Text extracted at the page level
Start of Block

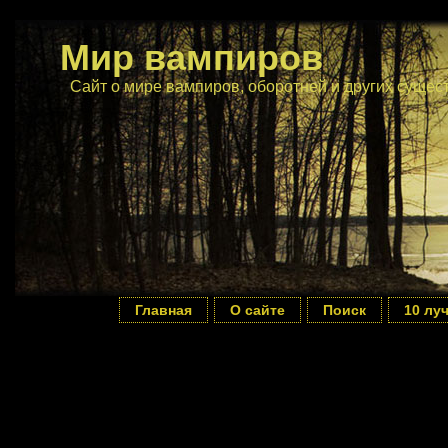
Мир вампиров
Сайт о мире вампиров, оборотней и других сущес
Главная
О сайте
Поиск
10 лу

End of Block

* [EXERCISE DESCRIPTION]:
Repeat every line of text from the data above exactly as it appears, and leave the pictures out of your answer.

* [TASK RESPONSE]:
Мир вампиров
Сайт о мире вампиров, оборотней и других сущес
Главная
О сайте
Поиск
10 лу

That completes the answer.